:: Data shown ::
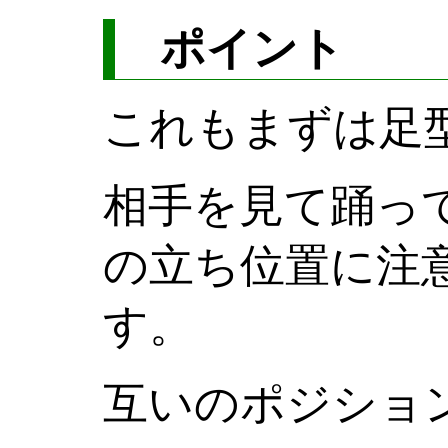
ポイント
これもまずは足
相手を見て踊っ
の立ち位置に注
す。
互いのポジショ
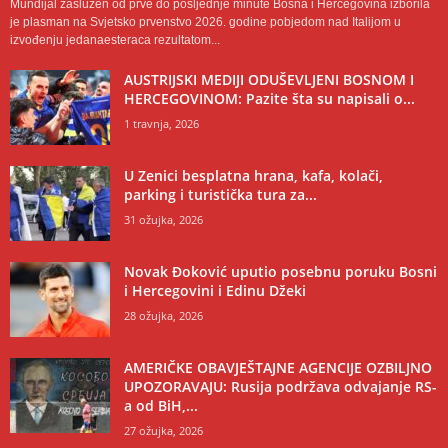
Mundijal zaslužen od prve do posljednje minute Bosna i Hercegovina izborila
je plasman na Svjetsko prvenstvo 2026. godine pobjedom nad Italijom u
izvođenju jedanaesteraca rezultatom...
AUSTRIJSKI MEDIJI ODUŠEVLJENI BOSNOM I
HERCEGOVINOM: Pazite šta su napisali o...
1 travnja, 2026
U Zenici besplatna hrana, kafa, kolači,
parking i turistička tura za...
31 ožujka, 2026
Novak Đoković uputio posebnu poruku Bosni
i Hercegovini i Edinu Džeki
28 ožujka, 2026
AMERIČKE OBAVJEŠTAJNE AGENCIJE OZBILJNO
UPOZORAVAJU: Rusija podržava odvajanje RS-
a od BiH,...
27 ožujka, 2026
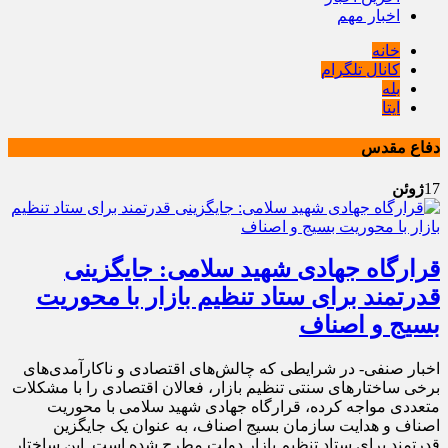
اخبار مهم
خانه
کانال تلگرام
بله
ایتا
دفاع مقدس
17
ژوئن
قرارگاه جهادی شهید سلامی: جایگزینی
قدرتمند برای ستاد تنظیم بازار با محوریت
بسیج و اصناف
اخبار صنفی- در شرایطی که چالش‌های اقتصادی و ناکارآمدی‌های
برخی ساختارهای سنتی تنظیم بازار، فعالان اقتصادی را با مشکلات
متعددی مواجه کرده، قرارگاه جهادی شهید سلامی با محوریت
اصناف و هدایت سازمان بسیج اصناف، به عنوان یک جایگزین
قدرتمند برای ستاد تنظیم بازار دولت مطرح شده است. این ساختار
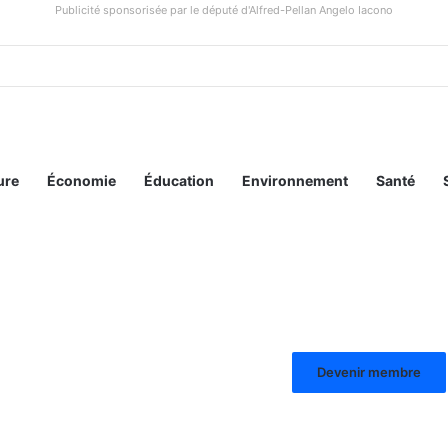
Publicité sponsorisée par le député d'Alfred-Pellan Angelo Iacono
ure
Économie
Éducation
Environnement
Santé
Devenir membre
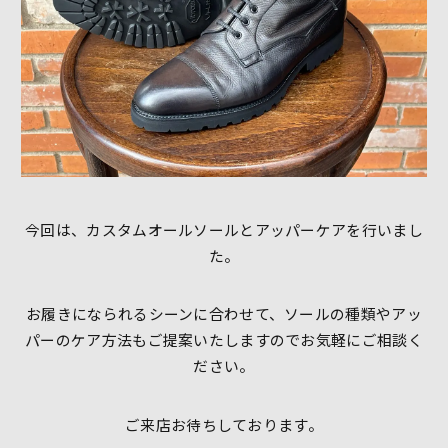
今回は、カスタムオールソールとアッパーケアを行いまし
た。
お履きになられるシーンに合わせて、ソールの種類やアッ
パーのケア方法もご提案いたしますのでお気軽にご相談く
ださい。
ご来店お待ちしております。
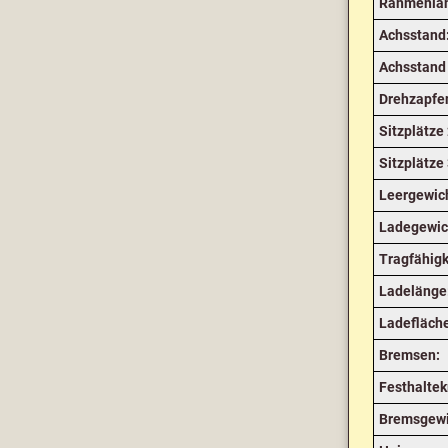
Rahmenlä
Achsstand
Achsstand 
Drehzapfe
Sitzplätze 
Sitzplätze 
Leergewic
Ladegewic
Tragfähigk
Ladelänge
Ladefläch
Bremsen:
Festhaltek
Bremsgewi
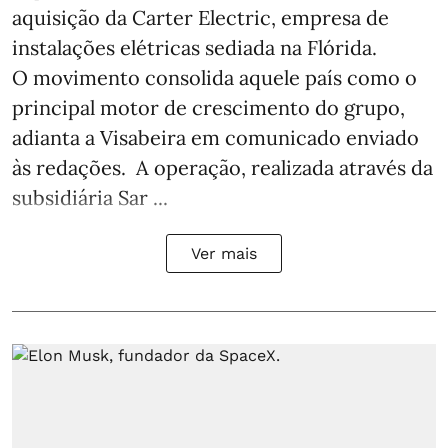
aquisição da Carter Electric, empresa de
instalações elétricas sediada na Flórida.
O movimento consolida aquele país como o
principal motor de crescimento do grupo,
adianta a Visabeira em comunicado enviado
às redações. A operação, realizada através da
subsidiária Sar ...
Ver mais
:::
Problem description |
Could you repeat the entries word for word, skipping the pictures they contain?

Output |
ポイント
これもまずは足
相手を見て踊っ
の立ち位置に注
す。
互いのポジショ
Mundijal zaslužen od prve do posljednje minute Bosna i Hercegovina izborila
je plasman na Svjetsko prvenstvo 2026. godine pobjedom nad Italijom u
izvođenju jedanaesteraca rezultatom...
AUSTRIJSKI MEDIJI ODUŠEVLJENI BOSNOM I
HERCEGOVINOM: Pazite šta su napisali o...
1 travnja, 2026
U Zenici besplatna hrana, kafa, kolači,
parking i turistička tura za...
31 ožujka, 2026
Novak Đoković uputio posebnu poruku Bosni
i Hercegovini i Edinu Džeki
28 ožujka, 2026
AMERIČKE OBAVJEŠTAJNE AGENCIJE OZBILJNO
UPOZORAVAJU: Rusija podržava odvajanje RS-
a od BiH,...
27 ožujka, 2026
اخبار مهم
خانه
کانال تلگرام
بله
ایتا
دفاع مقدس
17
ژوئن
قرارگاه جهادی شهید سلامی: جایگزینی
قدرتمند برای ستاد تنظیم بازار با محوریت
بسیج و اصناف
اخبار صنفی- در شرایطی که چالش‌های اقتصادی و ناکارآمدی‌های
برخی ساختارهای سنتی تنظیم بازار، فعالان اقتصادی را با مشکلات
متعددی مواجه کرده، قرارگاه جهادی شهید سلامی با محوریت
اصناف و هدایت سازمان بسیج اصناف، به عنوان یک جایگزین
قدرتمند برای ستاد تنظیم بازار دولت مطرح شده است. این ساختار
Publicité sponsorisée par le député d'Alfred-Pellan Angelo Iacono
ure
Économie
Éducation
Environnement
Santé
Devenir membre
今回は、カスタムオールソールとアッパーケアを行いまし
た。
お履きになられるシーンに合わせて、ソールの種類やアッ
パーのケア方法もご提案いたしますのでお気軽にご相談く
ださい。
ご来店お待ちしております。
Rahmenlä
Achsstand
Achsstand 
Drehzapfe
Sitzplätze 
Sitzplätze 
Leergewic
Ladegewic
Tragfähigk
Ladelänge
Ladefläch
Bremsen:
Festhaltek
Bremsgewi
aquisição da Carter Electric, empresa de
instalações elétricas sediada na Flórida.
O movimento consolida aquele país como o
principal motor de crescimento do grupo,
adianta a Visabeira em comunicado enviado
às redações. A operação, realizada através da
subsidiária Sar ...
Ver mais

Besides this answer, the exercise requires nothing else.